:: WHAT YOU WILL DO ::
Your answer should consist only of the records, copied exactly, with the images removed.
◇ ◇ ◇
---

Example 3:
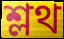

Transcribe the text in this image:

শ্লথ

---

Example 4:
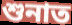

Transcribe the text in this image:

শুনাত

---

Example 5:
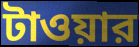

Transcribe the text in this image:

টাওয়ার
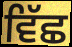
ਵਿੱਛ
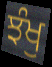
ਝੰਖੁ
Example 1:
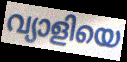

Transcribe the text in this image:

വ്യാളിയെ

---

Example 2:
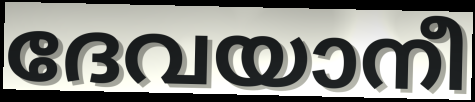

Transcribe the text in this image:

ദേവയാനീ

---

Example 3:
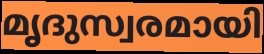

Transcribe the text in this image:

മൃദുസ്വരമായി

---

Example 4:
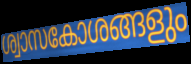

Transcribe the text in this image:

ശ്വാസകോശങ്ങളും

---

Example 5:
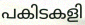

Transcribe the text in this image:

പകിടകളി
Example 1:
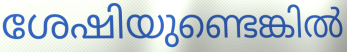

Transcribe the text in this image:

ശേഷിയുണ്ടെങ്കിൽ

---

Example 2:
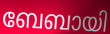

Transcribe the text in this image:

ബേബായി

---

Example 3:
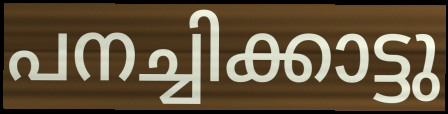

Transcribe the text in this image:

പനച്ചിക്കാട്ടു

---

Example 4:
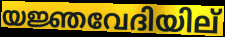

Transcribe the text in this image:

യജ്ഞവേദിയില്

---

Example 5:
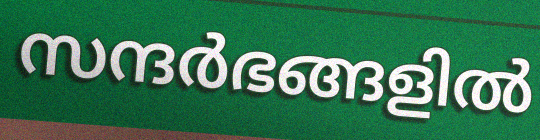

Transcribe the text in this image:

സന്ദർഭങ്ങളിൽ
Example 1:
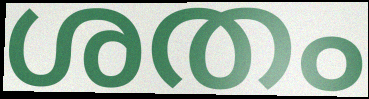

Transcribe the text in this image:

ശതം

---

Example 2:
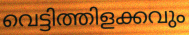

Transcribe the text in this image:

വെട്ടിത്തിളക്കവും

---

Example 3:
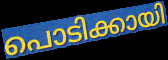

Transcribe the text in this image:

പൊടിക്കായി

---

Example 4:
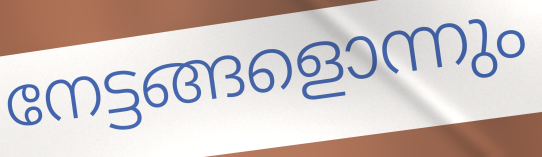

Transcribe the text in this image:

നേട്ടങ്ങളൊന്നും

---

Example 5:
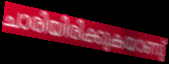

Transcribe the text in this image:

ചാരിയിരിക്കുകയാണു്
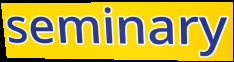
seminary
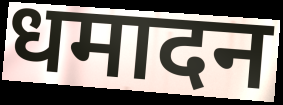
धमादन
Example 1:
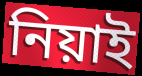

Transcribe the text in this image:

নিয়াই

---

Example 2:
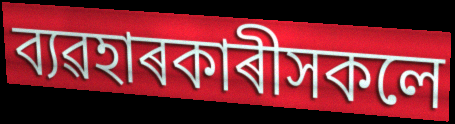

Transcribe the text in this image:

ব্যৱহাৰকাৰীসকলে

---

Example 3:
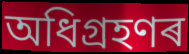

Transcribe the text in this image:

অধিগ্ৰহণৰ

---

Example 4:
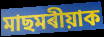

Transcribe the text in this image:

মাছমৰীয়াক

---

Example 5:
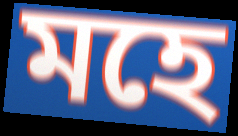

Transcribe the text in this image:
◇ ◇ ◇
:: FINAL ANSWER ::
---

Example 3:

Transcribe the text in this image:

শ্লথ

---

Example 4:

Transcribe the text in this image:

শুনাত

---

Example 5:

Transcribe the text in this image:

টাওয়ার
ਵਿੱਛ
ਝੰਖੁ
Example 1:

Transcribe the text in this image:

വ്യാളിയെ

---

Example 2:

Transcribe the text in this image:

ദേവയാനീ

---

Example 3:

Transcribe the text in this image:

മൃദുസ്വരമായി

---

Example 4:

Transcribe the text in this image:

ശ്വാസകോശങ്ങളും

---

Example 5:

Transcribe the text in this image:

പകിടകളി
Example 1:

Transcribe the text in this image:

ശേഷിയുണ്ടെങ്കിൽ

---

Example 2:

Transcribe the text in this image:

ബേബായി

---

Example 3:

Transcribe the text in this image:

പനച്ചിക്കാട്ടു

---

Example 4:

Transcribe the text in this image:

യജ്ഞവേദിയില്

---

Example 5:

Transcribe the text in this image:

സന്ദർഭങ്ങളിൽ
Example 1:

Transcribe the text in this image:

ശതം

---

Example 2:

Transcribe the text in this image:

വെട്ടിത്തിളക്കവും

---

Example 3:

Transcribe the text in this image:

പൊടിക്കായി

---

Example 4:

Transcribe the text in this image:

നേട്ടങ്ങളൊന്നും

---

Example 5:

Transcribe the text in this image:

ചാരിയിരിക്കുകയാണു്
seminary
धमादन
Example 1:

Transcribe the text in this image:

নিয়াই

---

Example 2:

Transcribe the text in this image:

ব্যৱহাৰকাৰীসকলে

---

Example 3:

Transcribe the text in this image:

অধিগ্ৰহণৰ

---

Example 4:

Transcribe the text in this image:

মাছমৰীয়াক

---

Example 5:

Transcribe the text in this image:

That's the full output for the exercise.